Real-Time Monitoring of the FFT Algorithm Running on an ARM Cortex-MO Microprocessor
摘要
In recent years, there has been an increase in the number of nonlinear loads connected to the electrical system due to the use of semiconductors in various industrial and civil applications. The increased use of nonlinear loads in modern electrical power systems, in addition to the advantages they have brought to various applications, has significantly increased the high-order harmonics in both voltage and current magnitudes, negatively affecting the performance of electrical equipment and the quality of the supplied power. To address this problem, in this paper we have proposed a real-time monitoring system for high-order harmonics in voltage or current magnitudes, based on an ARM Cortex-M0 microcontroller integrated on the PSoC4 CY8C4245AXI-483 platform. The monitoring system uses a base-2 FFT (Fast Fourier Transform) algorithm for spectral analysis of voltage and current signals, in accordance with the IEC 61000-4-7 standard. The measurement platform performs high-resolution signal processing by sampling at a frequency of 1600 Hz and uses the Hamming function to estimate with considerable accuracy the frequency spectrum of the voltage and current magnitude. The calculation of the effective value and Total Harmonic Distortion (THD) is performed up to the 15th order of harmonics, enabling the identification of deviations from the ideal sinusoidal shape.

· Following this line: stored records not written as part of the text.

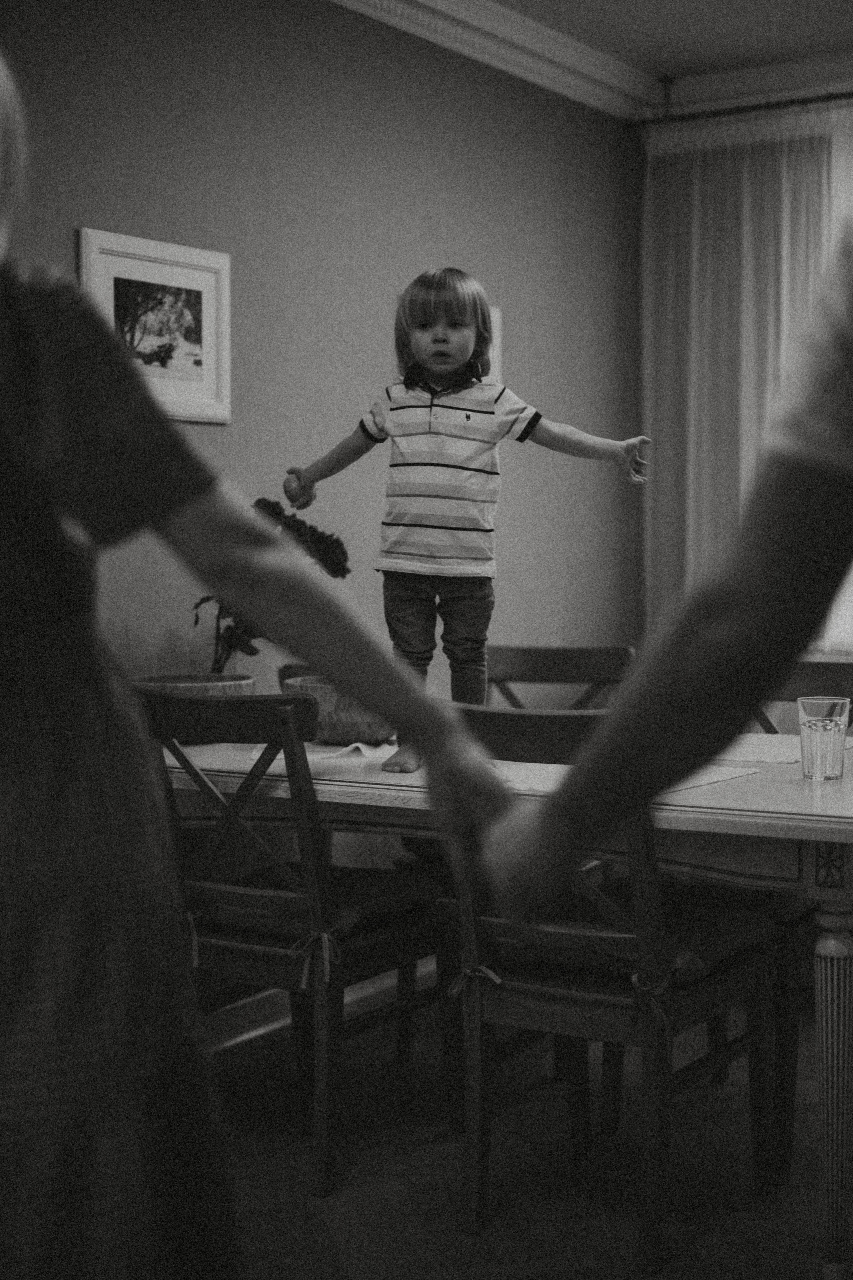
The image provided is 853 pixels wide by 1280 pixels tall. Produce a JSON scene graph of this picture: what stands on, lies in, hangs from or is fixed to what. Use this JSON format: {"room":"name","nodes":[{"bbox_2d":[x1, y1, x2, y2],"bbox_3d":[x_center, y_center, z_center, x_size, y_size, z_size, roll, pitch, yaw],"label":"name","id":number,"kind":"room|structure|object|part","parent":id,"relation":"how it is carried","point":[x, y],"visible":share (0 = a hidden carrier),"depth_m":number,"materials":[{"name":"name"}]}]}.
{"room":"dining room","nodes":[
{"label":"dining room","id":0,"kind":"room"},
{"bbox_2d":[0,0,641,705],"bbox_3d":[-0.975,-0.387,3.734,0.151,2.744,6.102,2,4,33],"label":"wall","id":1,"kind":"structure","parent":0,"point":[423,254],"depth_m":4.75,"materials":[{"name":"paint"}]},
{"bbox_2d":[78,226,231,424],"bbox_3d":[-0.628,-0.726,4.185,0.026,0.416,0.472,2,4,33],"label":"framed picture","id":2,"kind":"object","parent":1,"relation":"attached to","point":[135,266],"visible":0.86,"depth_m":4.20,"materials":[{"name":"white"}]},
{"bbox_2d":[204,955,441,1055],"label":"baseboard","id":3,"kind":"structure","parent":1,"relation":"attached to","point":[279,1025],"depth_m":4.33,"materials":[{"name":"white paint"}]},
{"bbox_2d":[325,0,655,119],"bbox_3d":[-0.756,-1.697,3.673,0.228,0.118,5.574,2,4,33],"label":"crown molding","id":4,"kind":"structure","parent":1,"relation":"attached to","point":[393,18],"depth_m":5.35,"materials":[{"name":"white paint"}]},
{"bbox_2d":[484,304,503,386],"bbox_3d":[0.108,-0.797,5.167,0.030,0.353,0.369,2,4,33],"label":"picture frame","id":5,"kind":"object","parent":1,"relation":"attached to","point":[493,319],"visible":0.2,"depth_m":5.28,"materials":[{"name":"white"}]},
{"bbox_2d":[202,988,849,1279],"bbox_3d":[0.439,1.118,2.110,4.030,0.101,5.810,2,4,33],"label":"floor","id":6,"kind":"structure","parent":0,"point":[453,1236],"depth_m":3.28,"materials":[{"name":"carpet"}]},
{"bbox_2d":[0,43,521,1279],"bbox_3d":[-0.393,0.194,1.706,0.789,1.754,0.664,-2,4,-33],"label":"woman","id":7,"kind":"object","parent":6,"relation":"on","point":[1,149],"visible":0.99,"depth_m":1.55},
{"bbox_2d":[135,684,443,1196],"bbox_3d":[-0.290,0.540,3.500,0.486,0.903,0.541,2,4,33],"label":"chair","id":8,"kind":"object","parent":6,"relation":"on","point":[232,893],"visible":0.78,"depth_m":3.35,"materials":[{"name":"brown wood"}]},
{"bbox_2d":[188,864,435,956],"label":"seat cushion","id":9,"kind":"object","parent":8,"relation":"on","point":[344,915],"visible":0.51,"depth_m":3.45,"materials":[{"name":"fabric"}]},
{"bbox_2d":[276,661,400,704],"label":"chair","id":10,"kind":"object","parent":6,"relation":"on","point":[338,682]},
{"bbox_2d":[155,731,852,1279],"bbox_3d":[0.209,0.609,3.561,1.822,0.761,0.977,2,4,33],"label":"dining table","id":11,"kind":"object","parent":6,"relation":"on","point":[797,822],"visible":0.55,"depth_m":3.01,"materials":[{"name":"wood"}]},
{"bbox_2d":[134,672,257,697],"bbox_3d":[-0.497,0.149,3.758,0.271,0.132,0.273,2,4,33],"label":"plant pot","id":12,"kind":"object","parent":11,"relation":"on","point":[202,687],"visible":0.3,"depth_m":3.70,"materials":[{"name":"brown"}]},
{"bbox_2d":[189,492,351,675],"bbox_3d":[-0.377,-0.082,4.099,0.377,0.486,0.384,2,4,33],"label":"potted plant","id":13,"kind":"object","parent":12,"relation":"in","point":[319,537],"visible":0.37,"depth_m":4.06,"materials":[{"name":"plant"}]},
{"bbox_2d":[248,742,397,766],"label":"napkin","id":14,"kind":"object","parent":11,"relation":"on","point":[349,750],"visible":0.47,"depth_m":3.41,"materials":[{"name":"white"}]},
{"bbox_2d":[279,670,395,745],"bbox_3d":[-0.163,0.148,3.752,0.288,0.131,0.287,2,4,33],"label":"wicker basket","id":15,"kind":"object","parent":11,"relation":"on","point":[351,715],"visible":0.61,"depth_m":3.64,"materials":[{"name":"brown"}]},
{"bbox_2d":[283,266,646,770],"bbox_3d":[0.070,-0.220,3.488,0.619,0.946,0.331,0,3,-1],"label":"child","id":16,"kind":"object","parent":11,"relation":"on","point":[433,361],"visible":0.91,"depth_m":3.45},
{"bbox_2d":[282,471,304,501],"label":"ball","id":17,"kind":"object","parent":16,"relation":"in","point":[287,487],"visible":0.87,"depth_m":3.90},
{"bbox_2d":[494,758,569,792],"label":"placemat","id":18,"kind":"object","parent":11,"relation":"on","point":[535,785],"visible":0.41,"depth_m":3.11,"materials":[{"name":"white"}]},
{"bbox_2d":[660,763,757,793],"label":"placemat","id":19,"kind":"object","parent":11,"relation":"on","point":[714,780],"visible":0.43,"depth_m":3.08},
{"bbox_2d":[717,732,802,765],"bbox_3d":[0.652,0.215,3.528,0.362,0.004,0.347,2,4,33],"label":"placemat","id":20,"kind":"object","parent":11,"relation":"on","point":[762,750],"visible":0.57,"depth_m":3.48,"materials":[{"name":"fabric"}]},
{"bbox_2d":[797,695,850,781],"bbox_3d":[0.694,0.173,3.106,0.088,0.142,0.088,2,4,33],"label":"drinking glass","id":21,"kind":"object","parent":11,"relation":"on","point":[831,740],"visible":1,"depth_m":3.07,"materials":[{"name":"clear glass"}]},
{"bbox_3d":[0.684,0.752,2.936,0.090,0.587,0.095,2,4,33],"label":"table leg","id":22,"kind":"part","parent":11,"relation":"part of","materials":[{"name":"wood"}]},
{"bbox_2d":[483,644,634,709],"bbox_3d":[0.275,0.483,4.536,0.469,0.910,0.533,1,3,17],"label":"chair","id":23,"kind":"object","parent":6,"relation":"on","point":[525,652],"visible":0.25,"depth_m":4.71,"materials":[{"name":"brown wood"}]},
{"bbox_2d":[443,702,780,1272],"bbox_3d":[0.316,0.556,3.165,0.480,0.906,0.553,2,4,33],"label":"chair","id":24,"kind":"object","parent":6,"relation":"on","point":[588,995],"visible":0.79,"depth_m":3.05,"materials":[{"name":"brown wood"}]},
{"bbox_2d":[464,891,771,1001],"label":"seat cushion","id":25,"kind":"object","parent":24,"relation":"on","point":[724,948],"visible":0.54,"depth_m":3.13,"materials":[{"name":"fabric"}]},
{"bbox_2d":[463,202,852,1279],"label":"man","id":26,"kind":"object","parent":6,"relation":"on","point":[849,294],"visible":0.97,"depth_m":1.42},
{"bbox_2d":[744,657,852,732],"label":"chair","id":27,"kind":"object","parent":6,"relation":"on","point":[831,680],"visible":0.17,"depth_m":4.05,"materials":[{"name":"brown wood"}]},
{"bbox_2d":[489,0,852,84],"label":"ceiling","id":28,"kind":"structure","parent":0,"point":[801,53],"depth_m":5.35,"materials":[{"name":"white paint"}]},
{"bbox_2d":[633,90,852,127],"bbox_3d":[1.925,-1.707,5.231,2.898,0.063,0.127,2,4,33],"label":"curtain rod","id":29,"kind":"object","parent":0,"point":[851,93],"visible":0.82,"depth_m":5.79,"materials":[{"name":"black metal"}]},
{"bbox_2d":[641,103,846,631],"bbox_3d":[1.102,-0.560,5.883,0.861,2.278,0.101,2,4,33],"label":"curtain","id":30,"kind":"object","parent":29,"relation":"hanging from","point":[724,156],"visible":0.56,"depth_m":5.91,"materials":[{"name":"fabric"}]},
{"bbox_2d":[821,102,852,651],"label":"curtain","id":31,"kind":"structure","parent":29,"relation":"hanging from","point":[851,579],"depth_m":5.40,"materials":[{"name":"white fabric"}]}
]}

The proposed monitoring system has been tested in laboratory conditions, where comparisons with standard measuring devices (FLUKE 77III) have shown a measurement inaccuracy of less than ±5%. In laboratory conditions, different signal shapes (sinusoidal, quadratic and triangular) have been analyzed, proving the flexibility and reliability of the system under different operating conditions. Experimental results show that this system offers a low-cost, high-performance solution for power quality monitoring applications in low-voltage networks, meeting the requirements for class I measurements according to the international standard IEC 61000-4-7.